Find each line in the items below that contains the word "what", and copy those lines out.

· · · ·

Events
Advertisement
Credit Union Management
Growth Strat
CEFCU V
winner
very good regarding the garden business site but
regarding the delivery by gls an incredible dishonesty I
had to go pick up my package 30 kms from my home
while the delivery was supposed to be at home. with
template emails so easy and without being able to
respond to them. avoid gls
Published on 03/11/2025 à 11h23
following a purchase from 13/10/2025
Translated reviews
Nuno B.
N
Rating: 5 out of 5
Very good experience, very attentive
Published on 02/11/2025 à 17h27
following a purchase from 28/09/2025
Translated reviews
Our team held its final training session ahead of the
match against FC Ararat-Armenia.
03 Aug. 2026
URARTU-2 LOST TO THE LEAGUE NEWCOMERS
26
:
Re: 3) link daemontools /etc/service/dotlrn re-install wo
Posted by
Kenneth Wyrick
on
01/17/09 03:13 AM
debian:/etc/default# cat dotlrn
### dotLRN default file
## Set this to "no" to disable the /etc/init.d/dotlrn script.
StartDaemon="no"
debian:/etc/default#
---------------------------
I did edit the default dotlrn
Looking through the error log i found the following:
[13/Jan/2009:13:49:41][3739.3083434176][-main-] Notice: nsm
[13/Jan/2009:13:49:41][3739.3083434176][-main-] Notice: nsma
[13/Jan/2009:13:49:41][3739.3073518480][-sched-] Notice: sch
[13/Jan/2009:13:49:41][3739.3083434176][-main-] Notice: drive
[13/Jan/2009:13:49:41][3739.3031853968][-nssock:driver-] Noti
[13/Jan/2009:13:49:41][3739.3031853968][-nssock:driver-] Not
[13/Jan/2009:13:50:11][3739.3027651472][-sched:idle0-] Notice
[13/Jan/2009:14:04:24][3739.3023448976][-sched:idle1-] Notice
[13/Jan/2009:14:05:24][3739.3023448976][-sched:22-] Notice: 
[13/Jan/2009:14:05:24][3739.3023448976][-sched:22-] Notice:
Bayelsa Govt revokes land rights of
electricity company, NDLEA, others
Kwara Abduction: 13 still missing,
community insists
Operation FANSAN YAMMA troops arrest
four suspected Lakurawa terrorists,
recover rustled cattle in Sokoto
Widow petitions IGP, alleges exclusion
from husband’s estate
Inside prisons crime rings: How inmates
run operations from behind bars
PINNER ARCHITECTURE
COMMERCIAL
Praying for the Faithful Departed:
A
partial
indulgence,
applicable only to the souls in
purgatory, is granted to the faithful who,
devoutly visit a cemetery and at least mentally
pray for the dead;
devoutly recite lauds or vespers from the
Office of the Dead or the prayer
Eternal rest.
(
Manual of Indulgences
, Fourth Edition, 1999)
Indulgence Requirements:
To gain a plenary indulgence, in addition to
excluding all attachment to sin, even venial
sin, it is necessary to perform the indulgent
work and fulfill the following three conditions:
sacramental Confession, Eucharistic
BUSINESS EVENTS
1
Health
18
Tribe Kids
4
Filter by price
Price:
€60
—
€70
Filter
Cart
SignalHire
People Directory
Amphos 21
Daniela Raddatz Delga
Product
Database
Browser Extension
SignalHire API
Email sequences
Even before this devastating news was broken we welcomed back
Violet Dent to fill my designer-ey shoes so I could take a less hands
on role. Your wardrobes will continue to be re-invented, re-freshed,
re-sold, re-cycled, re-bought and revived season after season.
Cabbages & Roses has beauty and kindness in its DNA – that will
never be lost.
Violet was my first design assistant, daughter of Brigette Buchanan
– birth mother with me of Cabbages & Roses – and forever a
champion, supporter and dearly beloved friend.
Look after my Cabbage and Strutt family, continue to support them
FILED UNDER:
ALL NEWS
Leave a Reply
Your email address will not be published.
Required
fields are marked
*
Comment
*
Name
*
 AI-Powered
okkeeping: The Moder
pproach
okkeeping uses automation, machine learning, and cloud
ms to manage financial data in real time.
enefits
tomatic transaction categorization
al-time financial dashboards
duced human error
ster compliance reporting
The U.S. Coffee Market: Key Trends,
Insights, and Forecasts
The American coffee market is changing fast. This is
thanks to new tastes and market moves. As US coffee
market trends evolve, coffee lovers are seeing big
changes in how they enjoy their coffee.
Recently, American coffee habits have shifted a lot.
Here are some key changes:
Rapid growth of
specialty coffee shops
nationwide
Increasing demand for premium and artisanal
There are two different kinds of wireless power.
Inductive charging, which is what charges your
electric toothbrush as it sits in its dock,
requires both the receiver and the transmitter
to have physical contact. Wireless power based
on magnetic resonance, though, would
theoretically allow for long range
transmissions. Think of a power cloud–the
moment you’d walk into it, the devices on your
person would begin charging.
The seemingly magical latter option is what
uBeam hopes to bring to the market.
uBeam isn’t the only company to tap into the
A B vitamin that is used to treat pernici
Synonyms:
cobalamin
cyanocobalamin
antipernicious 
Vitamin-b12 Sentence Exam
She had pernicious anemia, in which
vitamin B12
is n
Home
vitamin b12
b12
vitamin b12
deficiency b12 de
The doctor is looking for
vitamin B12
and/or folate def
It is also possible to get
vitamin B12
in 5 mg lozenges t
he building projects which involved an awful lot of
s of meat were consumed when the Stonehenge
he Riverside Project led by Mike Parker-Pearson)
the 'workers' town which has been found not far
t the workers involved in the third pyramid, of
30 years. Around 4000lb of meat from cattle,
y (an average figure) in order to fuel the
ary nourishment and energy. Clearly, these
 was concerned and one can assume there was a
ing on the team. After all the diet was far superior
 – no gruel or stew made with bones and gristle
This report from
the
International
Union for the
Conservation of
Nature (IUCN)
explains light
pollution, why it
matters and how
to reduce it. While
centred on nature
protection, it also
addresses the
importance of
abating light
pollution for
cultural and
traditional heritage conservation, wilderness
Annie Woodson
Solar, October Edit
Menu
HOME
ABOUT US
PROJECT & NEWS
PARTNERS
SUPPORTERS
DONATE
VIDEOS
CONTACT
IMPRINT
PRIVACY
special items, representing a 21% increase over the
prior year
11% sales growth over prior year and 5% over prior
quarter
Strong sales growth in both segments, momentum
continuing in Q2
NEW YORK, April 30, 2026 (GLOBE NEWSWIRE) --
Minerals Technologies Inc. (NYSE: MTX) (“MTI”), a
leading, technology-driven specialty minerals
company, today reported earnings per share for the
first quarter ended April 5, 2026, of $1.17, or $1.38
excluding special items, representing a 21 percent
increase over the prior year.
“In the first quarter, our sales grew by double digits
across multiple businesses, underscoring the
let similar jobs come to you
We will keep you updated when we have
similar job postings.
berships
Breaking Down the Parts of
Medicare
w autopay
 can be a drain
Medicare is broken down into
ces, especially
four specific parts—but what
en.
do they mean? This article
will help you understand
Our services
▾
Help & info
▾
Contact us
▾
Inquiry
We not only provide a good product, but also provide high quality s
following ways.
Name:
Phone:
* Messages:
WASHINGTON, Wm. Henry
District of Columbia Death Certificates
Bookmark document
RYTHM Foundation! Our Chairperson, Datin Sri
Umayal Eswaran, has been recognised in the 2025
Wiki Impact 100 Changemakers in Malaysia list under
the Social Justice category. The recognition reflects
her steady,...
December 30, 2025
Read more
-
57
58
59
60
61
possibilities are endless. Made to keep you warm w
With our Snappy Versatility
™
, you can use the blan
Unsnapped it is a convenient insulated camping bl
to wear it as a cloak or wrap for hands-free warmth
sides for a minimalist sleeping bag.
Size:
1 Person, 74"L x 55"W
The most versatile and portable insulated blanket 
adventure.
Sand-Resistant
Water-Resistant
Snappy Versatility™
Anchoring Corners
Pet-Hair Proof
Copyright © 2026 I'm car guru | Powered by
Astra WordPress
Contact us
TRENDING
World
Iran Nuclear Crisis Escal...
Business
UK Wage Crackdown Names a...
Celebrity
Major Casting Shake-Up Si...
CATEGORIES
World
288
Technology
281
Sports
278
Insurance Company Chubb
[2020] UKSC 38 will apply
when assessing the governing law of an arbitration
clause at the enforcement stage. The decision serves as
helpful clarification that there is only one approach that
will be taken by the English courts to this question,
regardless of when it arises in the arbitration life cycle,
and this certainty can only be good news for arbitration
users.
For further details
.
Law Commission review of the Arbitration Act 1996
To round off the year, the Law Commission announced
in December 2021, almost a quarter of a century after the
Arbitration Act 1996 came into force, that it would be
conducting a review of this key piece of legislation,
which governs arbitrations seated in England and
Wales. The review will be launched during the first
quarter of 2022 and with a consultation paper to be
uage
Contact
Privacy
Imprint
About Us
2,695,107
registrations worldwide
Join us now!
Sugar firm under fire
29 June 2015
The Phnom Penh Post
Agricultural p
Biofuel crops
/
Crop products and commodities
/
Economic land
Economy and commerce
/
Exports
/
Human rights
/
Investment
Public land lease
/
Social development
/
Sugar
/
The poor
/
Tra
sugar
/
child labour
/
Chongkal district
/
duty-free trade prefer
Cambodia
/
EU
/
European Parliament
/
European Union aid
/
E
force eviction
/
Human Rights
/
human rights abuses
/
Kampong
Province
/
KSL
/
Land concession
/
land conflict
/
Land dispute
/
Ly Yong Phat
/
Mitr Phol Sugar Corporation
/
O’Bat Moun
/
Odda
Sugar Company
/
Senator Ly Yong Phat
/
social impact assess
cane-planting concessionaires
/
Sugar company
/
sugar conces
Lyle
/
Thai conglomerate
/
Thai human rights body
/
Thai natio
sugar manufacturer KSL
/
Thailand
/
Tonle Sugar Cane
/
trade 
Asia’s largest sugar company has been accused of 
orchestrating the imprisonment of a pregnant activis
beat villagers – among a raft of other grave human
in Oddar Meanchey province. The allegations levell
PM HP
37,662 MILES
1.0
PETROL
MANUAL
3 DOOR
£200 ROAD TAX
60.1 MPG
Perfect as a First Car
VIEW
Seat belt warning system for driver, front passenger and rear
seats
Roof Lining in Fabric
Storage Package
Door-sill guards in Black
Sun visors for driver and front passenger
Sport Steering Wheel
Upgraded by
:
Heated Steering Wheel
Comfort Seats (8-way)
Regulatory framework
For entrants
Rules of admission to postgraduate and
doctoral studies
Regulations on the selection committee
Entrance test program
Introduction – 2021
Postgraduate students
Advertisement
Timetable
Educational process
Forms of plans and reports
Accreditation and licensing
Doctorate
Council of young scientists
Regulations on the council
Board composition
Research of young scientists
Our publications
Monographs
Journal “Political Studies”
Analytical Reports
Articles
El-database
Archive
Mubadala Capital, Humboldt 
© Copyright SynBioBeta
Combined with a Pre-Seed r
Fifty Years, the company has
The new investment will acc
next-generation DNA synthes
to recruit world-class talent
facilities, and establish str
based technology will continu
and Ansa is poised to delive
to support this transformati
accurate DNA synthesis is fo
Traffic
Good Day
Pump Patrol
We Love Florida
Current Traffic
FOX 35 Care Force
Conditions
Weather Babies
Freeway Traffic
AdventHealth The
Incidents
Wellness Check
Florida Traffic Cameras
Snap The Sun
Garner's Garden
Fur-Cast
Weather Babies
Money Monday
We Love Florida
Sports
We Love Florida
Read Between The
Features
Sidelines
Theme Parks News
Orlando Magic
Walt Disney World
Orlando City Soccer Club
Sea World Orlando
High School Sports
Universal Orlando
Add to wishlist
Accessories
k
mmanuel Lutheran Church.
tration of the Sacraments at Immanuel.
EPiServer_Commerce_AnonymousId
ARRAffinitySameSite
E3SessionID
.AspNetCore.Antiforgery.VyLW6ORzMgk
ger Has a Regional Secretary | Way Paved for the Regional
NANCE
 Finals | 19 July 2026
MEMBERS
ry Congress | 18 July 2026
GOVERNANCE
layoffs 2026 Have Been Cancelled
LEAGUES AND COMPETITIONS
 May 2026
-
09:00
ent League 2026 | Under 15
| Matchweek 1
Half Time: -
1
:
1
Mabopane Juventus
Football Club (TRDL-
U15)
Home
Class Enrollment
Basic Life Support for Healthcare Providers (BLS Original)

· · · ·

◆ **Your response**
Inductive charging, which is what charges your
The seemingly magical latter option is what
four specific parts—but what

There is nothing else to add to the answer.